What you will do:
Express the lines from the one containing "If it flickers wildly during a spell, paus" through the one containing "to either revise your focus or ask for clea" as a JSON list of strings, with one string per line and blank lines omitted.

Input:
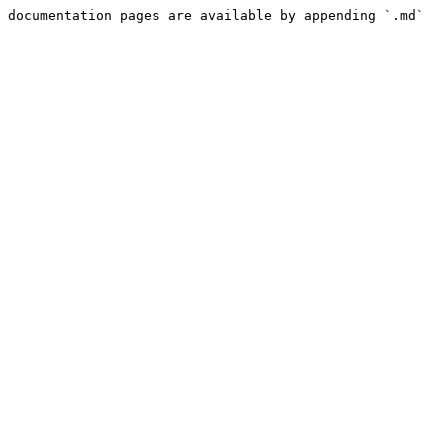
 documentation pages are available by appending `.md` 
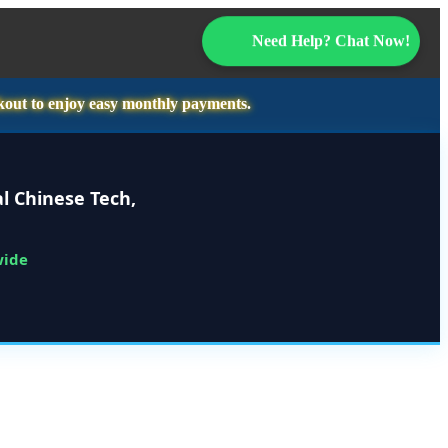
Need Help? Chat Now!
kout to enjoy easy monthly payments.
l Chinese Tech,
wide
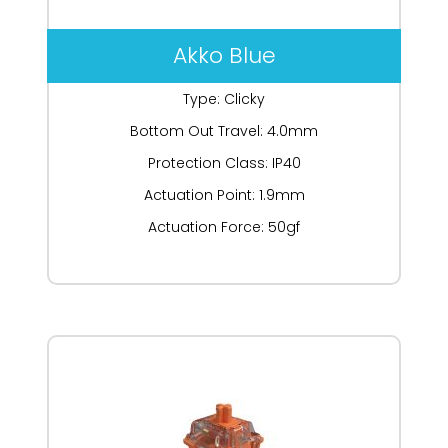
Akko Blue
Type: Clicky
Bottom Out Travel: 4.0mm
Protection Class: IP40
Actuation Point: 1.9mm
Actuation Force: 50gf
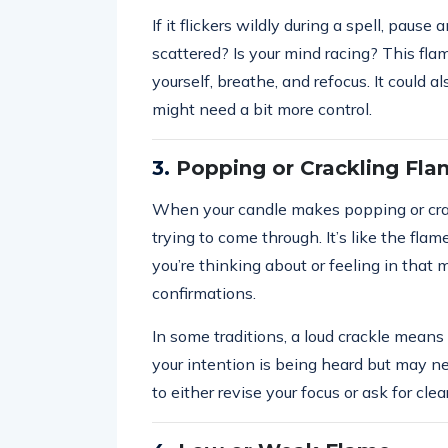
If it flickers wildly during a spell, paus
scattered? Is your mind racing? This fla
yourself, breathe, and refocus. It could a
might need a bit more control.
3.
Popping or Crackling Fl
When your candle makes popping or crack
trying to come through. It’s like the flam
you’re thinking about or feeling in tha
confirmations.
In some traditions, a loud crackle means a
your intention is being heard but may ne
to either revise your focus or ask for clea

--

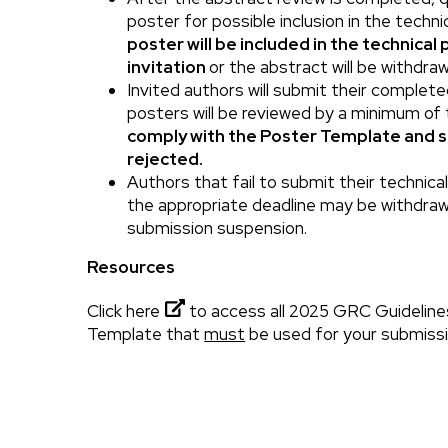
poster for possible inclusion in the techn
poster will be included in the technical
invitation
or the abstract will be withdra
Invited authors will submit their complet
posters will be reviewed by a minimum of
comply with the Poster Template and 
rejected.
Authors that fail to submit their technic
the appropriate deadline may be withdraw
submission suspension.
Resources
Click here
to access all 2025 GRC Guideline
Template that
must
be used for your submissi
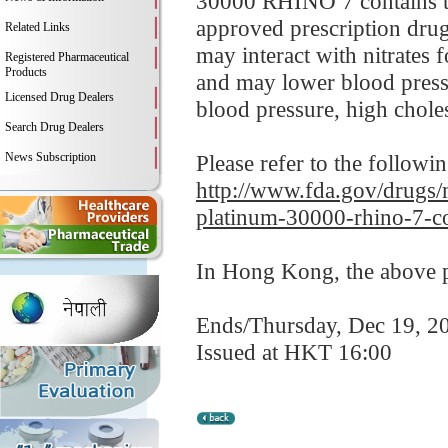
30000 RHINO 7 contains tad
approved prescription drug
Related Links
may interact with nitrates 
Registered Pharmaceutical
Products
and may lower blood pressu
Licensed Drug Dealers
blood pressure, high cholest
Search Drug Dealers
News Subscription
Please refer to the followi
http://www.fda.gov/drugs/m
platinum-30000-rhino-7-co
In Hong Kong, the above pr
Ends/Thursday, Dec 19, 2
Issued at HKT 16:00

==

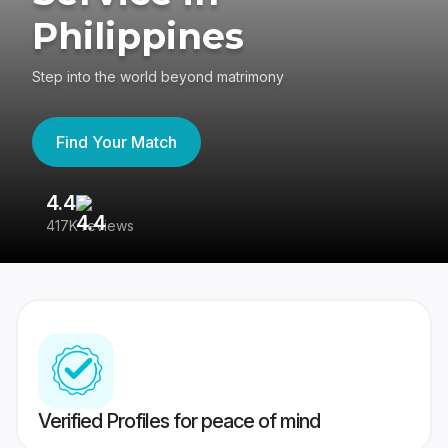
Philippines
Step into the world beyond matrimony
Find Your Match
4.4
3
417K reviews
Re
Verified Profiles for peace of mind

Problem solution:
[
  "If it flickers wildly during a spell, paus",
  "scattered? Is your mind racing? This fla",
  "yourself, breathe, and refocus. It could a",
  "might need a bit more control.",
  "3.",
  "Popping or Crackling Fl",
  "When your candle makes popping or crack",
  "trying to come through. It’s like the flam",
  "you’re thinking about or feeling in tha",
  "confirmations.",
  "In some traditions, a loud crackle means a",
  "your intention is being heard but may ne",
  "to either revise your focus or ask for clea"
]